■ SOURCE MATERIAL ■

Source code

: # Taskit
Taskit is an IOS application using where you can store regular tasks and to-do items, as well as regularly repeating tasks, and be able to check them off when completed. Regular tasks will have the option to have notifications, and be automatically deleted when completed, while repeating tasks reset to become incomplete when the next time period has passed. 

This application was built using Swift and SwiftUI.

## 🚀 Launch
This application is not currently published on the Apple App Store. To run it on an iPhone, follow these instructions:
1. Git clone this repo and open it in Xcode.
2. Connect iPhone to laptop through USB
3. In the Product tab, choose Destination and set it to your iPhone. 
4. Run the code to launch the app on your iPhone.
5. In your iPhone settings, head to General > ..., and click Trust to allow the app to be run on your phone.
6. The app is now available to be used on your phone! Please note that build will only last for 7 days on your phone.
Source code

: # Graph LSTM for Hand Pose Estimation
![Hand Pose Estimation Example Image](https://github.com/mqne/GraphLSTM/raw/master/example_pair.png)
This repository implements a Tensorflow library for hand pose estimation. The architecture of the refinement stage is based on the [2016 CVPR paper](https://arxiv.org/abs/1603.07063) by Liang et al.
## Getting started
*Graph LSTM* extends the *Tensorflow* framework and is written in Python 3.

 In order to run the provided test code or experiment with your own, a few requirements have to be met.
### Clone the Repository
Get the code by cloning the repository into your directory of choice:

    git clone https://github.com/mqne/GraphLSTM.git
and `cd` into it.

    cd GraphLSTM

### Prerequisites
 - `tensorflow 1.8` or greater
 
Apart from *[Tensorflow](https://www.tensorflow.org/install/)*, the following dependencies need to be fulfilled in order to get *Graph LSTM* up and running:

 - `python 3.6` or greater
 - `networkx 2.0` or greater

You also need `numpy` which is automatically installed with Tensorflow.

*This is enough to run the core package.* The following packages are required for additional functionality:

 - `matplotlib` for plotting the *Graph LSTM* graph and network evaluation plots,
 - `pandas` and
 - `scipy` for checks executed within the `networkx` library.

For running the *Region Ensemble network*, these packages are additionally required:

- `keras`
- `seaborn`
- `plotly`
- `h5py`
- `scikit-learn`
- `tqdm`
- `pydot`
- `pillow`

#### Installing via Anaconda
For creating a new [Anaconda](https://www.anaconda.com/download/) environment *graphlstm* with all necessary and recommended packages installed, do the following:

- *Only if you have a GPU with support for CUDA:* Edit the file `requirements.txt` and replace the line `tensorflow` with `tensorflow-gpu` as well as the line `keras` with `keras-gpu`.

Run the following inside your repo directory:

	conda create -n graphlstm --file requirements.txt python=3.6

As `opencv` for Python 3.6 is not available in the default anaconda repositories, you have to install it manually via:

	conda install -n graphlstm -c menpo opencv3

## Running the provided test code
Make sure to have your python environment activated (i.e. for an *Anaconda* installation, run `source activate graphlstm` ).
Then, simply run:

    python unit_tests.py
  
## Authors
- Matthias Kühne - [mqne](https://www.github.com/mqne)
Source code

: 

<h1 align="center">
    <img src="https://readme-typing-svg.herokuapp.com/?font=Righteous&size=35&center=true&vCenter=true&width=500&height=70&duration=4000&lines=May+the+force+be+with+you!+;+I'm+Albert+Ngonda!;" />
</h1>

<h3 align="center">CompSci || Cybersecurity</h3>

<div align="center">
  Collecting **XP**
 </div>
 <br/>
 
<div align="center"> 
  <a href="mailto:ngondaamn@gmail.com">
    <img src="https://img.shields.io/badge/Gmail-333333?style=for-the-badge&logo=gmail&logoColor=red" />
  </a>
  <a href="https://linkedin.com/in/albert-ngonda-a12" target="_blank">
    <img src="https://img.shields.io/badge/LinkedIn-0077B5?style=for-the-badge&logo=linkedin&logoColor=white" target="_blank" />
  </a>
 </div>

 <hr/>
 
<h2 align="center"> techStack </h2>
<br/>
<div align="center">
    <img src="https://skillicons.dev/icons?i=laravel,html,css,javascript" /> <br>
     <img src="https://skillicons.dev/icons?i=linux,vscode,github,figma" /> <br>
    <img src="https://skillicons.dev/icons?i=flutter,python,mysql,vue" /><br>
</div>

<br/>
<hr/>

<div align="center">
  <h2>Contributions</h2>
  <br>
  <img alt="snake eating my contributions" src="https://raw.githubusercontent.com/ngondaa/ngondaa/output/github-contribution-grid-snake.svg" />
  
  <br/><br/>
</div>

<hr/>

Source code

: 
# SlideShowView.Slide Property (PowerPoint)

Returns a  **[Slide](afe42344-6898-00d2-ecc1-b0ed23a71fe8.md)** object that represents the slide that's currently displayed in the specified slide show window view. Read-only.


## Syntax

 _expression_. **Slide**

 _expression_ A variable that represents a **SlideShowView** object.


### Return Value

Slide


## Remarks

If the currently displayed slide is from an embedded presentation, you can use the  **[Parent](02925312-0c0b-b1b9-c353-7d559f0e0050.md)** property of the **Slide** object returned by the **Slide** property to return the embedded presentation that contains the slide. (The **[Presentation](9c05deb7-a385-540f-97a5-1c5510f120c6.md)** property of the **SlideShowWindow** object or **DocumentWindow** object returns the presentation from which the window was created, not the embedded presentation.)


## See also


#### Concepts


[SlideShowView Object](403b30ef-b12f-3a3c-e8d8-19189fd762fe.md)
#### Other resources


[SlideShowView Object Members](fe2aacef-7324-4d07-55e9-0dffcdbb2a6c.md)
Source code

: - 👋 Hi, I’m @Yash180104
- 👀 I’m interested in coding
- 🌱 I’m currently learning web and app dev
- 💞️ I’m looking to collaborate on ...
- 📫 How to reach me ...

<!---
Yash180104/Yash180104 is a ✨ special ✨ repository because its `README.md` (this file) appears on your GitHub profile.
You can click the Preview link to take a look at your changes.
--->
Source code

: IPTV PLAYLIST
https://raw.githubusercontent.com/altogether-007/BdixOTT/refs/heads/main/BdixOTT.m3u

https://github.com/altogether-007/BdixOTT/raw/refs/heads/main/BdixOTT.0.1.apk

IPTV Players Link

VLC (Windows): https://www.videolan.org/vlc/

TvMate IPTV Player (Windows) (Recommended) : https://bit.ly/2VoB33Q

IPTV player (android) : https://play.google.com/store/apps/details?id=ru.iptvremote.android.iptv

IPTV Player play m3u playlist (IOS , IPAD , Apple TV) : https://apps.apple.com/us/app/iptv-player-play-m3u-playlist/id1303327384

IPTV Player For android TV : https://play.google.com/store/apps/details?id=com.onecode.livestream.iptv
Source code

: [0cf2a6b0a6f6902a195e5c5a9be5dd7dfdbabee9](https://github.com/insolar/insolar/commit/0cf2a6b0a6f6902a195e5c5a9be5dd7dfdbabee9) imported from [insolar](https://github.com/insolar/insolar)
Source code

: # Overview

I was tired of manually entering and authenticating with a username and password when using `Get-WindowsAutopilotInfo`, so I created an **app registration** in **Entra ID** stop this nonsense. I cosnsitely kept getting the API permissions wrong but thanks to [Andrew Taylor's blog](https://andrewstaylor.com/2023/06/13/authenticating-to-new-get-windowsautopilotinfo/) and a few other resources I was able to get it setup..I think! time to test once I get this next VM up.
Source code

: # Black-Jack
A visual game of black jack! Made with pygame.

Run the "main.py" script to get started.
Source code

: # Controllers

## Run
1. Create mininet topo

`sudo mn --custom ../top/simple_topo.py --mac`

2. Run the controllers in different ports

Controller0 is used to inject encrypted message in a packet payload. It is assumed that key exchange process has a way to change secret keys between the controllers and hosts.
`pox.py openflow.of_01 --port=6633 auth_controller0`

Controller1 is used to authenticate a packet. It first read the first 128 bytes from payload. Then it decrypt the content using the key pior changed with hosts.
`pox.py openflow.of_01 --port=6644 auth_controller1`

...

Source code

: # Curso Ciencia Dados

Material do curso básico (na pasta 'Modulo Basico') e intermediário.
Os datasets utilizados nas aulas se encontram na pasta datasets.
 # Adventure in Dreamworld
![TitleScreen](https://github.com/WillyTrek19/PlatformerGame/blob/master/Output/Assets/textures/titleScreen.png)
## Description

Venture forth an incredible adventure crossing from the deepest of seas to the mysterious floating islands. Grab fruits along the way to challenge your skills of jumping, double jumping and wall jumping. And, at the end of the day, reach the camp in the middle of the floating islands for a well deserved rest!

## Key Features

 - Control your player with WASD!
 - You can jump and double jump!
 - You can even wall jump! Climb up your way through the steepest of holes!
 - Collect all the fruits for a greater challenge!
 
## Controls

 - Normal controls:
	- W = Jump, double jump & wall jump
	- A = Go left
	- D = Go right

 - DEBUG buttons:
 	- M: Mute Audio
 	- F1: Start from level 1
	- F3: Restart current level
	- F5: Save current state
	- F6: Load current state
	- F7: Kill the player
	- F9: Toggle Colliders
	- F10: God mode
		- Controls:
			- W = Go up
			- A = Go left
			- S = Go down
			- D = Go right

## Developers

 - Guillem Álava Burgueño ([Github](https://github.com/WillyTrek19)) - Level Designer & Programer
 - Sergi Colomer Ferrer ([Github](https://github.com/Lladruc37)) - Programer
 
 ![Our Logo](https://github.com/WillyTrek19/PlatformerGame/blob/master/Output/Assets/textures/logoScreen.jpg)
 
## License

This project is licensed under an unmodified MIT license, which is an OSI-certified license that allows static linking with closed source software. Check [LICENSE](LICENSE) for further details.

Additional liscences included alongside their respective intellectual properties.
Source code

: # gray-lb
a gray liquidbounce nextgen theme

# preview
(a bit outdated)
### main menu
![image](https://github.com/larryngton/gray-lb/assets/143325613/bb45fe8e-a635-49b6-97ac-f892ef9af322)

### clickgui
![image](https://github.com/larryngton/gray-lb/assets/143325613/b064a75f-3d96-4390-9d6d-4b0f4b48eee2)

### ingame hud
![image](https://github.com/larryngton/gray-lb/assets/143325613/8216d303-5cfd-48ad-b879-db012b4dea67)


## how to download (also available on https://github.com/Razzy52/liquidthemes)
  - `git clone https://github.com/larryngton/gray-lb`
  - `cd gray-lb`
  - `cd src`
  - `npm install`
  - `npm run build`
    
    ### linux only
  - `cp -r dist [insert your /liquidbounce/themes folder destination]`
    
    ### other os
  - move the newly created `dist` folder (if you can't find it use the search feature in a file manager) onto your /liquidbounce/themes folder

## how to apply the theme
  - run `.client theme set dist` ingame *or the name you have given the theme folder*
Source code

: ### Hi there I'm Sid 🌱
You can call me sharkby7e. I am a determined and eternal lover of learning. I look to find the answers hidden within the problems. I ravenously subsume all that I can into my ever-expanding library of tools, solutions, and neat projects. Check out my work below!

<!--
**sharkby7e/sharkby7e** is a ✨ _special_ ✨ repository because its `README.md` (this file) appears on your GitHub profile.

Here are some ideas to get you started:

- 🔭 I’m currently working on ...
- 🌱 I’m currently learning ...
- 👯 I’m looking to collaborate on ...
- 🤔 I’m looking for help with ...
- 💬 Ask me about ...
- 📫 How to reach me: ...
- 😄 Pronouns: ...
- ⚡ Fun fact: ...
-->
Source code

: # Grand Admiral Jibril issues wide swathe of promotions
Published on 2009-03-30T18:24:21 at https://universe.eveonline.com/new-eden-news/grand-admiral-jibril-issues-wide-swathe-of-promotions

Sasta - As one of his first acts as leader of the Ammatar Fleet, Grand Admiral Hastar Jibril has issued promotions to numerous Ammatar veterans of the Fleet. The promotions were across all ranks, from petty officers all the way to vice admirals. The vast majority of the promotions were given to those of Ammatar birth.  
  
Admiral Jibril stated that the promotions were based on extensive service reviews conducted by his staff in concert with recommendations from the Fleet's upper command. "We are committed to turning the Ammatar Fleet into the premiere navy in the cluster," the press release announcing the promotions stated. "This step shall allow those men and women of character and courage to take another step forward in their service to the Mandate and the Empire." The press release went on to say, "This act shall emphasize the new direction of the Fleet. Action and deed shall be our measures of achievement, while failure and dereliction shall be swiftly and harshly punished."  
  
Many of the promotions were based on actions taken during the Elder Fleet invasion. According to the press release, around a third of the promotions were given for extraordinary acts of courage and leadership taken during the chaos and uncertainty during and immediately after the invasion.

■ WORK INSTRUCTION ■
Can you copy the lines from the line with "IPTV player (android)" to the line with "IPTV Player play", changing "IOS" to "iOS" and leaving everything else unchanged?

■ ANSWER SPACE ■
IPTV player (android) : https://play.google.com/store/apps/details?id=ru.iptvremote.android.iptv

IPTV Player play m3u playlist (iOS , IPAD , Apple TV) : https://apps.apple.com/us/app/iptv-player-play-m3u-playlist/id1303327384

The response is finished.